The Center for American Progress’s Michael Ettlinger and Michael Linden argue that while the deal “goes straight in the wrong direction,” Congress can redeem itself by using the so-called “super committee” mandated by the bill to focus on job creation. The committee, made up of six Republicans and six Democrats, is tasked with finding an additional $1.5 trillion of deficit reduction over the next 10 years, and must report a plan by Thanksgiving.
It’s noteworthy that J.P.Morgan Chase Bank’s research department, as representative of Wall Street as any, says that overall with this deal, government budget policy in 2012 subtract at least 1.5% points from GDP growth rate in 2012. Since it takes at least 2% growth in GDP to keep unemployment stable and we haven’t even had a single quarter of growth at more than a 4% rate since the end of 2006, things look grim for employment.

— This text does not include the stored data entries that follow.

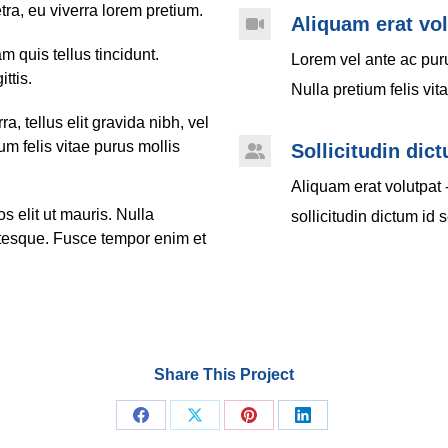
ra, eu viverra lorem pretium.
Aliquam erat vol
 quis tellus tincidunt.
Lorem vel ante ac puru
ttis.
Nulla pretium felis vit
, tellus elit gravida nibh, vel
um felis vitae purus mollis
Sollicitudin dic
Aliquam erat volutpat 
os elit ut mauris. Nulla
sollicitudin dictum id 
entesque. Fusce tempor enim et
Share This Project
Share
Share
Share
Share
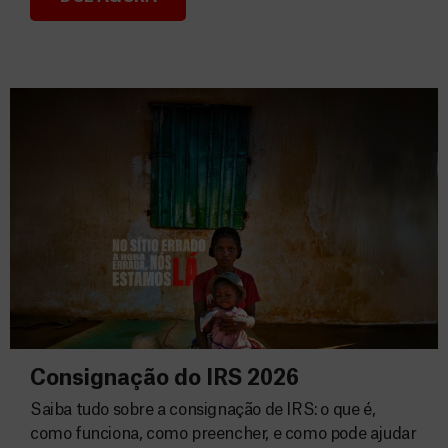
Donativos
Consignação do IRS 2026
Saiba tudo sobre a consignação de IRS: o que é,
como funciona, como preencher, e como pode ajudar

The cutters and austerians have won. They will make a wasteland of the economy in the name of fighting the deficit.
Here is another question, Jim: How rate of inflation correlates with rate of GDP? Let’s say if country GDP is 4% and the inflation per same period is 3%, does it mean that real GDP would be 1% only?
Thank you.
Yes, there is a relationship (definition) between nominal GDP (what we observe and measure), inflation, and real GDP. Real GDP is what we really want to know. It’s an estimate of the growth of actual stuff of quantities of stuff and services. Nominal GDP captures increased quantities, but it also captures increased prices. So yes, in simple terms, if nominal GDP grows at say 4% and inflation is 3%, then real GDP increased 1%. Most GDP numbers reported or used by economists are real GDP numbers, although some don’t always.